═════ Task material

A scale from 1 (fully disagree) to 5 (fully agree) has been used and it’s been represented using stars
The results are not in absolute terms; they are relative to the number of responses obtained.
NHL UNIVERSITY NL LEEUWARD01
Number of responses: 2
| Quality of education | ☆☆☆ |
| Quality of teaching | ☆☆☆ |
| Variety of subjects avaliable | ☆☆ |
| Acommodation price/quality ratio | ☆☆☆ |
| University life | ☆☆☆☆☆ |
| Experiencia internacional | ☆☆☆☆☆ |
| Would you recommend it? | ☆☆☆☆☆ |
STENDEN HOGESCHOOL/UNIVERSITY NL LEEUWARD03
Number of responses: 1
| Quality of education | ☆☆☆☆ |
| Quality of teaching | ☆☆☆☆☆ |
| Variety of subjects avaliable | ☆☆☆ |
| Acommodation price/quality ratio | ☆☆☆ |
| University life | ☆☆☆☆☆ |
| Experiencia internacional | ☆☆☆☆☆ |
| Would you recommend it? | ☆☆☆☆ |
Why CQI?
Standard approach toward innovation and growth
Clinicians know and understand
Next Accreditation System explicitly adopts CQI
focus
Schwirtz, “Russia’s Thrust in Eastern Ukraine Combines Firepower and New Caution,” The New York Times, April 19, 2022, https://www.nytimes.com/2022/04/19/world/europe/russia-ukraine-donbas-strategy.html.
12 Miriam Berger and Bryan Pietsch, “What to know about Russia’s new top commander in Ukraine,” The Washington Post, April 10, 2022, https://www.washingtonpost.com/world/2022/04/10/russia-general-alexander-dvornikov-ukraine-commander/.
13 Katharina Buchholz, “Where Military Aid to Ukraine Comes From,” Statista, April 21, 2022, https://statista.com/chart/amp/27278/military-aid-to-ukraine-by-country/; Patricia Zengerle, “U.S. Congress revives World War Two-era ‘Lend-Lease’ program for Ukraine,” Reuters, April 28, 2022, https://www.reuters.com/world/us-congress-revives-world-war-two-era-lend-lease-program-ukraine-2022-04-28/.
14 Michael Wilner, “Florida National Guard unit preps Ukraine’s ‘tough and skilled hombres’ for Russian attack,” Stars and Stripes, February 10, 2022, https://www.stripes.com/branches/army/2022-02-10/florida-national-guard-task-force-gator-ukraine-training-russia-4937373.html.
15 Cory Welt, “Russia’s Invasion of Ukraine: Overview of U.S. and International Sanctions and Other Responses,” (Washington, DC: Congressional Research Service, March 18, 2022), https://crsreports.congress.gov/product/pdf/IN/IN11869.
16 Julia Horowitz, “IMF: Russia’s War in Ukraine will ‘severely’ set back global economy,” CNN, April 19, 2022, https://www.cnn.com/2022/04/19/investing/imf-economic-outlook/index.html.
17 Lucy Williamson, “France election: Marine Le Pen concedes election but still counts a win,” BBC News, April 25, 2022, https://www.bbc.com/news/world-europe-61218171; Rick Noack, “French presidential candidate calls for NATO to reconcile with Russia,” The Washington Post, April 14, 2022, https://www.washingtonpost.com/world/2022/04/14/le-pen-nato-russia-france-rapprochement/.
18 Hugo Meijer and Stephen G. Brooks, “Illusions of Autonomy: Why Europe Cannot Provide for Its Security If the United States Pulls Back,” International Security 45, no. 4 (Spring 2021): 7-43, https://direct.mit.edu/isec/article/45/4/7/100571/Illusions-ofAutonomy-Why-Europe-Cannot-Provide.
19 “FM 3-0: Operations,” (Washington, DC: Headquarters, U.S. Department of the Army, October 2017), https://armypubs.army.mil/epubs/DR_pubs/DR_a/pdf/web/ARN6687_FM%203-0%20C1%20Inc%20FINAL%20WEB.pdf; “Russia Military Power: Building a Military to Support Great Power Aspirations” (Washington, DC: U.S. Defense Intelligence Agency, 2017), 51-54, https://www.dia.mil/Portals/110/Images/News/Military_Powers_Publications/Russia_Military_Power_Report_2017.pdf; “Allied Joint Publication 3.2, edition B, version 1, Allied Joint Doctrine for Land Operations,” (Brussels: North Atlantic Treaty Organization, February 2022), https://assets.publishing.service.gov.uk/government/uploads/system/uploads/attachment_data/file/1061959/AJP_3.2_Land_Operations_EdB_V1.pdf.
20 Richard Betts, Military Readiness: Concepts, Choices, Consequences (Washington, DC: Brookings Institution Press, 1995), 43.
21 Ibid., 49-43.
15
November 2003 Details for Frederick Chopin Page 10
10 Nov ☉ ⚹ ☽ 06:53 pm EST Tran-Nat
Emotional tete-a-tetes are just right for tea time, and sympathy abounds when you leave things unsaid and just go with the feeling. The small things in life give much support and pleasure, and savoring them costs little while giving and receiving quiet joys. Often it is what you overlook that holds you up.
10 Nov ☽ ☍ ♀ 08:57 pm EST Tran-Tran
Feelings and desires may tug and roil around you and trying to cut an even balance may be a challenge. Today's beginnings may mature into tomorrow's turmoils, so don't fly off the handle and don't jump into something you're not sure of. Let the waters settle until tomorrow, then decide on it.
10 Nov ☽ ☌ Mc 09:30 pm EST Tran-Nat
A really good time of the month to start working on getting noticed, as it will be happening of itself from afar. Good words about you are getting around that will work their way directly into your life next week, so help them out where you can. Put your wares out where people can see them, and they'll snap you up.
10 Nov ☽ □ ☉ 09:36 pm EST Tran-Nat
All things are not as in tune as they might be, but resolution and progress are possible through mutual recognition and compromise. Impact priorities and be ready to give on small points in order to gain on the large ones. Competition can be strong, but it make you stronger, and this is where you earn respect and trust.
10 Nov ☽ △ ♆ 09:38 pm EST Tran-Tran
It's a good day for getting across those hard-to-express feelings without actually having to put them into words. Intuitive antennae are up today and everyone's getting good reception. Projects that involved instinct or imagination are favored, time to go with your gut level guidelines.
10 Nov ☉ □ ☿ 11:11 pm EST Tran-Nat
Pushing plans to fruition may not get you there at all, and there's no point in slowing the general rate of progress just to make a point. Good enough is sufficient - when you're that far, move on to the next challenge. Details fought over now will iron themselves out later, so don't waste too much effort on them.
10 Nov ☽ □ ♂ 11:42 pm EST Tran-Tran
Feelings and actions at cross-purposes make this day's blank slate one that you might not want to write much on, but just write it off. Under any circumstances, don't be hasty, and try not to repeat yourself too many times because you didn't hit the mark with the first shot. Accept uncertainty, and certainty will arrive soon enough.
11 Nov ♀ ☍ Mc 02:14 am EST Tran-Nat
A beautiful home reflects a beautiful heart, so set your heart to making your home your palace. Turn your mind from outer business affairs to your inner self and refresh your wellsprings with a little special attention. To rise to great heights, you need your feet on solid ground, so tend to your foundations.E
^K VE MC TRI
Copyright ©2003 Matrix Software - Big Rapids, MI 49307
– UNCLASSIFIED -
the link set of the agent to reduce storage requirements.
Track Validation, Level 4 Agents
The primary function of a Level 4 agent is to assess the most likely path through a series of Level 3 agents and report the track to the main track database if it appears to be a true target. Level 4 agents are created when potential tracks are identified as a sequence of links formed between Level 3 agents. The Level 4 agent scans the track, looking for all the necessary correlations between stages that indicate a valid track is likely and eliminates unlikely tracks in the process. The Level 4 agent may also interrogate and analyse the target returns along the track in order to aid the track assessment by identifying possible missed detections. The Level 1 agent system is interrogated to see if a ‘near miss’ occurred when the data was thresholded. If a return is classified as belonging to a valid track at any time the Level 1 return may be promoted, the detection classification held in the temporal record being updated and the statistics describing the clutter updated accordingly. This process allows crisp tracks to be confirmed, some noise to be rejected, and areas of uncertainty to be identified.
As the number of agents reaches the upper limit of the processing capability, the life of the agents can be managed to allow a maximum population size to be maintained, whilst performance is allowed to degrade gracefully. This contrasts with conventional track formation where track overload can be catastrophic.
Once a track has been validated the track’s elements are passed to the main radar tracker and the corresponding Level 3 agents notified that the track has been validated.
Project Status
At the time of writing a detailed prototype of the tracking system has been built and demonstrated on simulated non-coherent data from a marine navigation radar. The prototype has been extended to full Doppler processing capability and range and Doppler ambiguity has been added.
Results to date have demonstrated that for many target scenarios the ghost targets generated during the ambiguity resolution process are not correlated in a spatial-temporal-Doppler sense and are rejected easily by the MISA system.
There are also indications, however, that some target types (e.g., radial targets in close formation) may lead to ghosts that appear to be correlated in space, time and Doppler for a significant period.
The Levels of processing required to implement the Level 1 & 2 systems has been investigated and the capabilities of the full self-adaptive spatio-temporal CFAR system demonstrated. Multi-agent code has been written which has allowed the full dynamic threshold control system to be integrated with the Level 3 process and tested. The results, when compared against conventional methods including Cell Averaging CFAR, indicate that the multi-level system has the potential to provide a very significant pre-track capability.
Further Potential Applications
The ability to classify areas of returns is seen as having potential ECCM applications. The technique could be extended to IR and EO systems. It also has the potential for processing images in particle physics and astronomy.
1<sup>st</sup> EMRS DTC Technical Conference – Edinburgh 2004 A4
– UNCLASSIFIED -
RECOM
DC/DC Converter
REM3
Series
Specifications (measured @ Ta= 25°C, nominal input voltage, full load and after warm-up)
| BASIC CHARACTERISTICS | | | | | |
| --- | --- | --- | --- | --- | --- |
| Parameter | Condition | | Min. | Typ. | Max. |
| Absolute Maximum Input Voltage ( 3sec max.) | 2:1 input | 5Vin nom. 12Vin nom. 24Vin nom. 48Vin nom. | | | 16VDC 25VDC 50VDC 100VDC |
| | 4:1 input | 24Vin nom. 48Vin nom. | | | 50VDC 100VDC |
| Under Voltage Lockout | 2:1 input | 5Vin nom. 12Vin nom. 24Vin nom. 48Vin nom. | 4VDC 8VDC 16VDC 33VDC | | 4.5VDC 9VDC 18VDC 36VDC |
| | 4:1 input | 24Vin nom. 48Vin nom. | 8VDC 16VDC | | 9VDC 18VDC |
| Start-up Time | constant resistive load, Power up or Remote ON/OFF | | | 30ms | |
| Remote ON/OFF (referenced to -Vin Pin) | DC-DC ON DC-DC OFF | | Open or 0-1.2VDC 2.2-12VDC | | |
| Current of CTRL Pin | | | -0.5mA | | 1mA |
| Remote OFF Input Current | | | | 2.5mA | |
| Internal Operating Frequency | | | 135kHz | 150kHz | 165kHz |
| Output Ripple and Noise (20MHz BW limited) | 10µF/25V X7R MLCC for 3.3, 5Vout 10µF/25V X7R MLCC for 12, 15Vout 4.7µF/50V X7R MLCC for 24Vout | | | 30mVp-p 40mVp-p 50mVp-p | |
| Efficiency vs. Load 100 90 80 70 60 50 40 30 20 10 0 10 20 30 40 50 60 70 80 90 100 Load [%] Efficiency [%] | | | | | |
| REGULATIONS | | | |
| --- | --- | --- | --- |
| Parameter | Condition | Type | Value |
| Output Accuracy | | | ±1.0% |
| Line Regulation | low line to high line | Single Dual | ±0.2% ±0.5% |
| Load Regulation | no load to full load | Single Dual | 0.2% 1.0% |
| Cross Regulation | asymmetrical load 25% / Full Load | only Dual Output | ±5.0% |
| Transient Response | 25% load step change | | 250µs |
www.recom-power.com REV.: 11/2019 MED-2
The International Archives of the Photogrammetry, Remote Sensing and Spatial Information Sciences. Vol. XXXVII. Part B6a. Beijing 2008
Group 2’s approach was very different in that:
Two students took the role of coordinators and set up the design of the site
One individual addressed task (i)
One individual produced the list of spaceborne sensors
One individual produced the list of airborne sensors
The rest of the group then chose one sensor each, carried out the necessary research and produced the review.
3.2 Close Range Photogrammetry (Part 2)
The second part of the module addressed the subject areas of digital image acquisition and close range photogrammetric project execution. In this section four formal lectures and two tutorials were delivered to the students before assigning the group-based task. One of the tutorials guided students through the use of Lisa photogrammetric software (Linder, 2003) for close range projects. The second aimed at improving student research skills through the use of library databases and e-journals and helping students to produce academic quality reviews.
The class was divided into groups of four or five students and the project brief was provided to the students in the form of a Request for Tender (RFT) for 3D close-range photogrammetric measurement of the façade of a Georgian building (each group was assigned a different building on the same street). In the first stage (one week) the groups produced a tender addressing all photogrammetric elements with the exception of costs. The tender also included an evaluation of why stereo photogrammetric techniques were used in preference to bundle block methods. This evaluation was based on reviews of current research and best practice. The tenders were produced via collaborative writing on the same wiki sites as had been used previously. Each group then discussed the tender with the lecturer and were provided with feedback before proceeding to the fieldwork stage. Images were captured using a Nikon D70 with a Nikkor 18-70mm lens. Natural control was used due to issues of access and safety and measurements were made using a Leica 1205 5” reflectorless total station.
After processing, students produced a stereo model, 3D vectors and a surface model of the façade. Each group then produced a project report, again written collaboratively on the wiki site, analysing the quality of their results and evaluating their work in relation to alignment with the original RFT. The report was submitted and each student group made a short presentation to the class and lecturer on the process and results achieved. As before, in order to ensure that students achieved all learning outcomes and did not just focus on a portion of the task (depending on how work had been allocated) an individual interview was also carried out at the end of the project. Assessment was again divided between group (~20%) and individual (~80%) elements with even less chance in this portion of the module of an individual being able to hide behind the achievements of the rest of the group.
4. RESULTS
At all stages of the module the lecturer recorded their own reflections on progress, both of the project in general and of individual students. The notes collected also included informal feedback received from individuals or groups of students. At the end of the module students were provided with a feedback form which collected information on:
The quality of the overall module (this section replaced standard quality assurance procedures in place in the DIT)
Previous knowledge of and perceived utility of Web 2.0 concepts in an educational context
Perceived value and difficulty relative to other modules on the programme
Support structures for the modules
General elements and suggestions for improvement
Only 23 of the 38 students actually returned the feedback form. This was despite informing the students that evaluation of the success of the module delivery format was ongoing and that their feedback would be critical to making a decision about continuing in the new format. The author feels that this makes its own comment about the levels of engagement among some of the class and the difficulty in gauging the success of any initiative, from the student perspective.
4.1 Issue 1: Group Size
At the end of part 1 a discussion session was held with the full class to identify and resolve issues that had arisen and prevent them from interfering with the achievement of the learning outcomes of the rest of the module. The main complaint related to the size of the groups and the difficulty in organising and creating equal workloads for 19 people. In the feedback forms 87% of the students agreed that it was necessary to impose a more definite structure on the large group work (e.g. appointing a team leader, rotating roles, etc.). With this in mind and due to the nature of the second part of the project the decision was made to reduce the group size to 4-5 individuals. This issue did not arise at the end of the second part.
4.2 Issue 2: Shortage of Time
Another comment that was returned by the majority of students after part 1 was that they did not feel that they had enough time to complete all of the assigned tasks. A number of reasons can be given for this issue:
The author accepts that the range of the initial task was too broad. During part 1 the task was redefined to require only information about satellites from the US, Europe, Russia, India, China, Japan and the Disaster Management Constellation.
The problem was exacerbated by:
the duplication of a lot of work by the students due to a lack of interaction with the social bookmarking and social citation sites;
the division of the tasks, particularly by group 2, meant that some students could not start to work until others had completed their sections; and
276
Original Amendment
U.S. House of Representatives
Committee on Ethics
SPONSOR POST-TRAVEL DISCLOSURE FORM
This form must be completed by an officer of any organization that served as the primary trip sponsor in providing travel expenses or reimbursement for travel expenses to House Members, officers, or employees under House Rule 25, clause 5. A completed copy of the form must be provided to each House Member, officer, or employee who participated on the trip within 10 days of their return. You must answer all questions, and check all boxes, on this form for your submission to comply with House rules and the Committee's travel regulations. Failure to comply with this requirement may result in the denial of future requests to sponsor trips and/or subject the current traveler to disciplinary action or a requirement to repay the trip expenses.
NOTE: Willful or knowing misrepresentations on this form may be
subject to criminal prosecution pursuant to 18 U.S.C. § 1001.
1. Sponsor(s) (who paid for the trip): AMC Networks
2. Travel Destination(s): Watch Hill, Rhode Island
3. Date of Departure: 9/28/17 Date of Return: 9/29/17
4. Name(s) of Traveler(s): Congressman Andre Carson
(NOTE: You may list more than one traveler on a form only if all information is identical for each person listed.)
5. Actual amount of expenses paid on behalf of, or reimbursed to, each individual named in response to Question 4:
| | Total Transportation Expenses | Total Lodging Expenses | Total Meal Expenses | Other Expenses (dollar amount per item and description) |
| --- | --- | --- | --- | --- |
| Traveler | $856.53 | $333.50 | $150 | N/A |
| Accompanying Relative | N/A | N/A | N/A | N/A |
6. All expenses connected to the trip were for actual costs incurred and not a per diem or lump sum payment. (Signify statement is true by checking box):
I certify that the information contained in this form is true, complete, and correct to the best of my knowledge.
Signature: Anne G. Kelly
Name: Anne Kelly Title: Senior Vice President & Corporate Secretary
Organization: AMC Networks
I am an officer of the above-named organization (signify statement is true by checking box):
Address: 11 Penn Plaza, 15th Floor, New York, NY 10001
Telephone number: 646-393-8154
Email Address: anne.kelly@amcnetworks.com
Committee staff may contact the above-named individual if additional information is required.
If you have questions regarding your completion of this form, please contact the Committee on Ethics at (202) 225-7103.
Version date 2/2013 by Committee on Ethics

══════════

#### What is being asked
The response consists of the lines above that contain "between".

#### Your solution
The primary function of a Level 4 agent is to assess the most likely path through a series of Level 3 agents and report the track to the main track database if it appears to be a true target. Level 4 agents are created when potential tracks are identified as a sequence of links formed between Level 3 agents. The Level 4 agent scans the track, looking for all the necessary correlations between stages that indicate a valid track is likely and eliminates unlikely tracks in the process. The Level 4 agent may also interrogate and analyse the target returns along the track in order to aid the track assessment by identifying possible missed detections. The Level 1 agent system is interrogated to see if a ‘near miss’ occurred when the data was thresholded. If a return is classified as belonging to a valid track at any time the Level 1 return may be promoted, the detection classification held in the temporal record being updated and the statistics describing the clutter updated accordingly. This process allows crisp tracks to be confirmed, some noise to be rejected, and areas of uncertainty to be identified.
After processing, students produced a stereo model, 3D vectors and a surface model of the façade. Each group then produced a project report, again written collaboratively on the wiki site, analysing the quality of their results and evaluating their work in relation to alignment with the original RFT. The report was submitted and each student group made a short presentation to the class and lecturer on the process and results achieved. As before, in order to ensure that students achieved all learning outcomes and did not just focus on a portion of the task (depending on how work had been allocated) an individual interview was also carried out at the end of the project. Assessment was again divided between group (~20%) and individual (~80%) elements with even less chance in this portion of the module of an individual being able to hide behind the achievements of the rest of the group.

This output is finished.